– Хм… – Я заставила себя сделать глубокий вдох. – Катание? Нет – круиз.
– Точно, – сказала она. – Греческая еда, начинается с «г».
– Гирос[10], – сказала я на автомате.
– Да ты в ударе.
Я взяла чашку с кофе.
– Даже не думала.
Даже не думала, что мне будет так больно, – вот что я имела в виду.
– Бедняжка, – сказала Дана. – Дыши поглубже.
За столом Хартли быстро нашли Стейше стул. До меня донесся ее капризный голос:
– Но, Хартли, ты же обещал, что отведешь меня на Рождественский бал.
– А ты сказала, что придешь на мой день рождения, – парировал Хартли с усмешкой.
– Интересный выбор слов, – вставил Бриджер.
– Тебе даже не обязательно танцевать, – продолжила ныть Стейша. – Нужно просто хорошо выглядеть в костюме.
– Ладно, ладно… – сдался Хартли с той же терпеливой полунасмешливой ухмылкой, с какой говорил с ней в день заезда.
Он вел себя с ней как снисходительный отец с несмышленой дочерью. И эта манера поведения ничуть не походила на ту, в которой он общался со мной.

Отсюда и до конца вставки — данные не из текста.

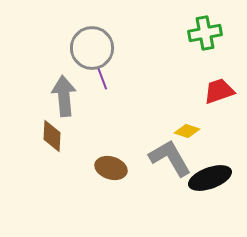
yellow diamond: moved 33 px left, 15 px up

– Кстати, где ты была? – спросил он.
– Я собиралась приехать из Нью-Йорка, – ответила Стейша, – но у Марко были билеты в театр.
– У кого? – вклинился Бриджер.
– У того, кто должен был меня везти.
– Интересный выбор слов. – Теперь эту фразу произнес уже Хартли. – Но ты знаешь, ведь давно изобрели такие штуки – как их там… А! Поезда!
– Я думала об этом, – сказала она. – Но у меня было столько багажа.
– Вот этому я верю, – хохотнул Хартли.
Дана напротив меня только покачала головой:
– Злой Хартли выигрывает.
– Ладно, – сказала я, отталкиваясь ладонями от старой деревянной столешницы. – Теперь можно исчезнуть.
Глава 15Задница года
Когда я сказала Дане, что собираюсь исчезнуть, я не шутила. Необходимо было установить серьезную дистанцию между Хартли и моим растерзанным сердцем. И рождественские каникулы пришлись как нельзя более кстати.
Но сначала следовало сдать экзамены. Я упрашивала родителей отправить меня в Харкнесс вовсе не для того, чтобы провалиться в первом же семестре.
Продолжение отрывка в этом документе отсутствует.